→ **Dataset records**
=======
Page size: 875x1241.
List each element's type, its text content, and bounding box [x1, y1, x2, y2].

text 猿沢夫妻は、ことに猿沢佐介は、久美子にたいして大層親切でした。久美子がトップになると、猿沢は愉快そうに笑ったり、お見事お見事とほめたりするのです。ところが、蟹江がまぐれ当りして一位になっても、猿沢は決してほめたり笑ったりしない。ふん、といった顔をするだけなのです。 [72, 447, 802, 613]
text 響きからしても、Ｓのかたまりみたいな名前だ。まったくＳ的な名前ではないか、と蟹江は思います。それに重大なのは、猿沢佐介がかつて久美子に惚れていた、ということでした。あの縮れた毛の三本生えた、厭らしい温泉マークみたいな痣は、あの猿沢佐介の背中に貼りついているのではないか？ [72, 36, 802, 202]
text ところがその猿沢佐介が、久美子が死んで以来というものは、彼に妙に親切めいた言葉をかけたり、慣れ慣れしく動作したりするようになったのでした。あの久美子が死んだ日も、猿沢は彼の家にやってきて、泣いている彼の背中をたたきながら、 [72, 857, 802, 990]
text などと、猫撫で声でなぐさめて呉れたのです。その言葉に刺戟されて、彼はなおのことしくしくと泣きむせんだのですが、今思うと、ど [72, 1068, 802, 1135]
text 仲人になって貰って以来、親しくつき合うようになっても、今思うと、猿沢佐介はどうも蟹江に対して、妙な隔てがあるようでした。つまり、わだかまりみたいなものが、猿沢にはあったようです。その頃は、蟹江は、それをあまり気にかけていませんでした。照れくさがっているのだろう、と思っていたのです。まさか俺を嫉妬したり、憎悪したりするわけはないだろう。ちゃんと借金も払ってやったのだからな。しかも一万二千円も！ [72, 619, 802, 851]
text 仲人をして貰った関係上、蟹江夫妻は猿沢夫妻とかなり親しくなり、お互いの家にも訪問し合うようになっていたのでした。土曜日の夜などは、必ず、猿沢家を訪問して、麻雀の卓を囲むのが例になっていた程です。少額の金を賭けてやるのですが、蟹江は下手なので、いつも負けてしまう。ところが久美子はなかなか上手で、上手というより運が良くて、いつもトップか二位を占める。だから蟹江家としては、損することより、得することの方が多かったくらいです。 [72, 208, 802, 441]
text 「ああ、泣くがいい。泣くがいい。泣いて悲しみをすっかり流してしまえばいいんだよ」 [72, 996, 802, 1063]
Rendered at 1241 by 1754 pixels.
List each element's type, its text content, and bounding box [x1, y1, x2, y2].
=======
→ **Problem to work on**
Copy the records above word for word, keeping every line as it is.

→ **Solution to this exercise**
Page size: 875x1241.
List each element's type, its text content, and bounding box [x1, y1, x2, y2].

text 猿沢夫妻は、ことに猿沢佐介は、久美子にたいして大層親切でした。久美子がトップになると、猿沢は愉快そうに笑ったり、お見事お見事とほめたりするのです。ところが、蟹江がまぐれ当りして一位になっても、猿沢は決してほめたり笑ったりしない。ふん、といった顔をするだけなのです。 [72, 447, 802, 613]
text 響きからしても、Ｓのかたまりみたいな名前だ。まったくＳ的な名前ではないか、と蟹江は思います。それに重大なのは、猿沢佐介がかつて久美子に惚れていた、ということでした。あの縮れた毛の三本生えた、厭らしい温泉マークみたいな痣は、あの猿沢佐介の背中に貼りついているのではないか？ [72, 36, 802, 202]
text ところがその猿沢佐介が、久美子が死んで以来というものは、彼に妙に親切めいた言葉をかけたり、慣れ慣れしく動作したりするようになったのでした。あの久美子が死んだ日も、猿沢は彼の家にやってきて、泣いている彼の背中をたたきながら、 [72, 857, 802, 990]
text などと、猫撫で声でなぐさめて呉れたのです。その言葉に刺戟されて、彼はなおのことしくしくと泣きむせんだのですが、今思うと、ど [72, 1068, 802, 1135]
text 仲人になって貰って以来、親しくつき合うようになっても、今思うと、猿沢佐介はどうも蟹江に対して、妙な隔てがあるようでした。つまり、わだかまりみたいなものが、猿沢にはあったようです。その頃は、蟹江は、それをあまり気にかけていませんでした。照れくさがっているのだろう、と思っていたのです。まさか俺を嫉妬したり、憎悪したりするわけはないだろう。ちゃんと借金も払ってやったのだからな。しかも一万二千円も！ [72, 619, 802, 851]
text 仲人をして貰った関係上、蟹江夫妻は猿沢夫妻とかなり親しくなり、お互いの家にも訪問し合うようになっていたのでした。土曜日の夜などは、必ず、猿沢家を訪問して、麻雀の卓を囲むのが例になっていた程です。少額の金を賭けてやるのですが、蟹江は下手なので、いつも負けてしまう。ところが久美子はなかなか上手で、上手というより運が良くて、いつもトップか二位を占める。だから蟹江家としては、損することより、得することの方が多かったくらいです。 [72, 208, 802, 441]
text 「ああ、泣くがいい。泣くがいい。泣いて悲しみをすっかり流してしまえばいいんだよ」 [72, 996, 802, 1063]
Rendered at 1241 by 1754 pixels.
List each element's type, its text content, and bounding box [x1, y1, x2, y2].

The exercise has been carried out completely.